Source data: Begin

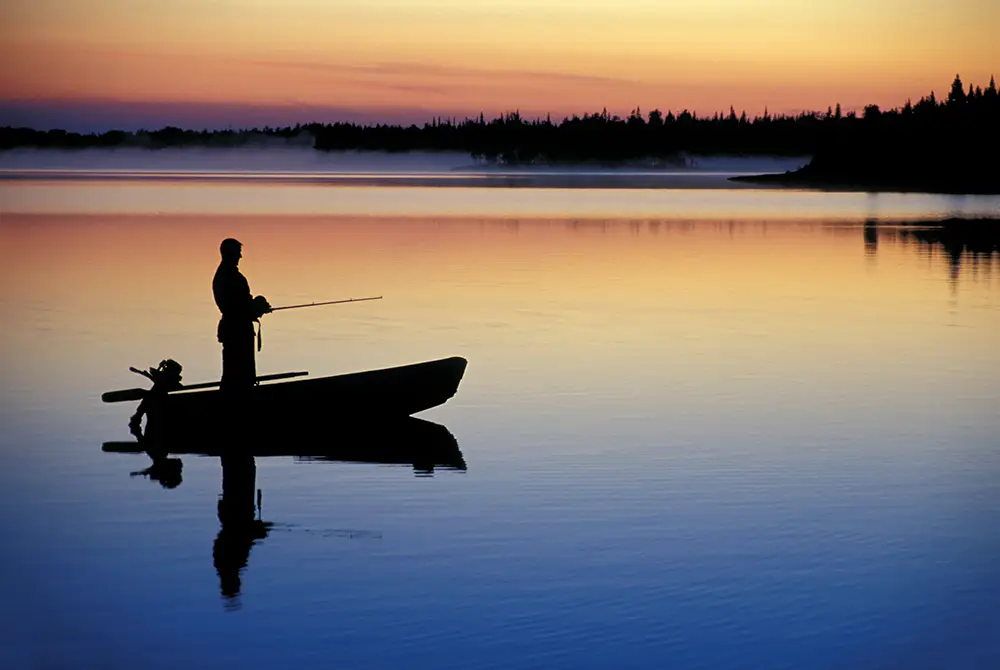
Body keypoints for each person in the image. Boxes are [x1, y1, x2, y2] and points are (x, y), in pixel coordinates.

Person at [213, 238, 271, 392]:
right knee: (236, 374)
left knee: (237, 374)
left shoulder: (226, 275)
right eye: (238, 253)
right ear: (230, 254)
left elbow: (240, 305)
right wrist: (257, 307)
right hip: (236, 332)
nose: (240, 257)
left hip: (236, 329)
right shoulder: (229, 277)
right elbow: (237, 307)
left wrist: (256, 307)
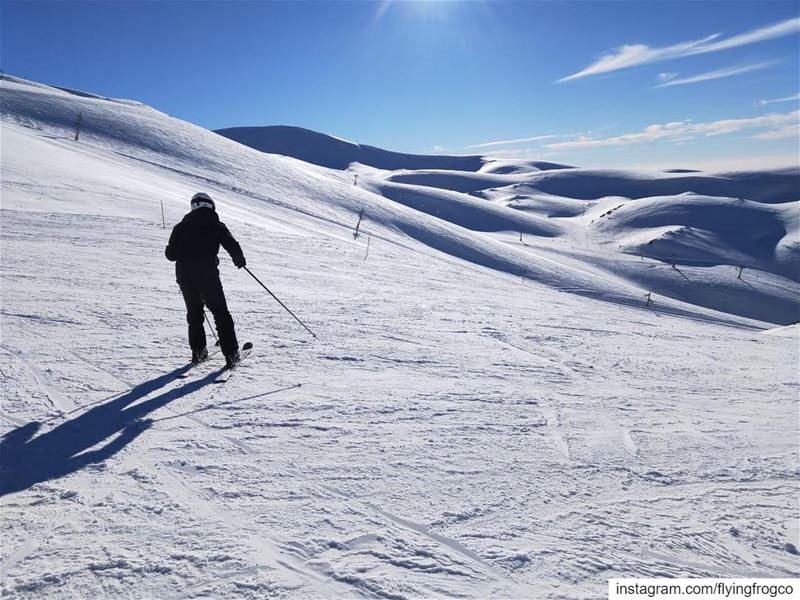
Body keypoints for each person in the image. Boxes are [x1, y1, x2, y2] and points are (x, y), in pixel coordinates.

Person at [165, 192, 246, 368]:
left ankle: (198, 351)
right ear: (210, 205)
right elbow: (231, 244)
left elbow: (170, 255)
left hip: (185, 277)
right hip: (207, 276)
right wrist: (239, 260)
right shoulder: (215, 225)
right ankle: (231, 353)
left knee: (194, 314)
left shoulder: (180, 227)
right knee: (220, 312)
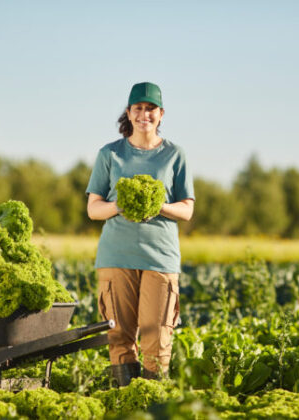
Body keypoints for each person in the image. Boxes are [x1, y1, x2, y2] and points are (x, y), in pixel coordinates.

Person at [85, 82, 195, 386]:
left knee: (157, 338)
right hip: (116, 255)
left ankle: (153, 404)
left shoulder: (175, 155)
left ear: (161, 114)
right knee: (119, 336)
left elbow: (187, 210)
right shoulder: (110, 154)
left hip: (160, 257)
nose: (144, 114)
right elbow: (93, 209)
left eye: (150, 109)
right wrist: (118, 206)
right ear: (129, 113)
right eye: (138, 108)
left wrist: (160, 206)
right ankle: (124, 401)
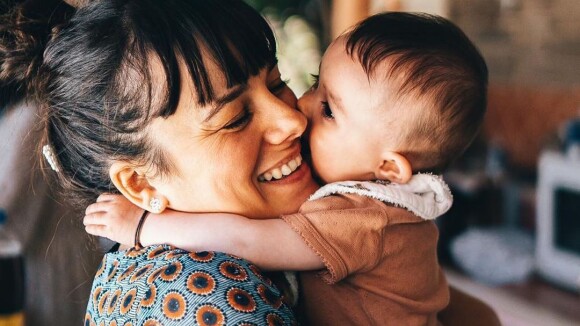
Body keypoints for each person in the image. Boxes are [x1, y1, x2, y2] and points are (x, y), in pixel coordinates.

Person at [84, 12, 490, 325]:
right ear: (138, 182)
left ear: (387, 167)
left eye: (329, 110)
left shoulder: (362, 217)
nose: (298, 115)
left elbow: (248, 240)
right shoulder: (203, 294)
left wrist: (144, 226)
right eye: (236, 117)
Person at [1, 0, 322, 324]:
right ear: (139, 184)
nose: (292, 120)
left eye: (276, 84)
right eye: (236, 119)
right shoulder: (213, 300)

Source data: End

#### Work required
Return a copy of each line in the entries that contains "wrist".

#### Written reply
right wrist: (257, 307)
left wrist: (256, 307)
right wrist: (239, 260)
right wrist: (118, 206)
left wrist: (160, 206)
left wrist: (144, 226)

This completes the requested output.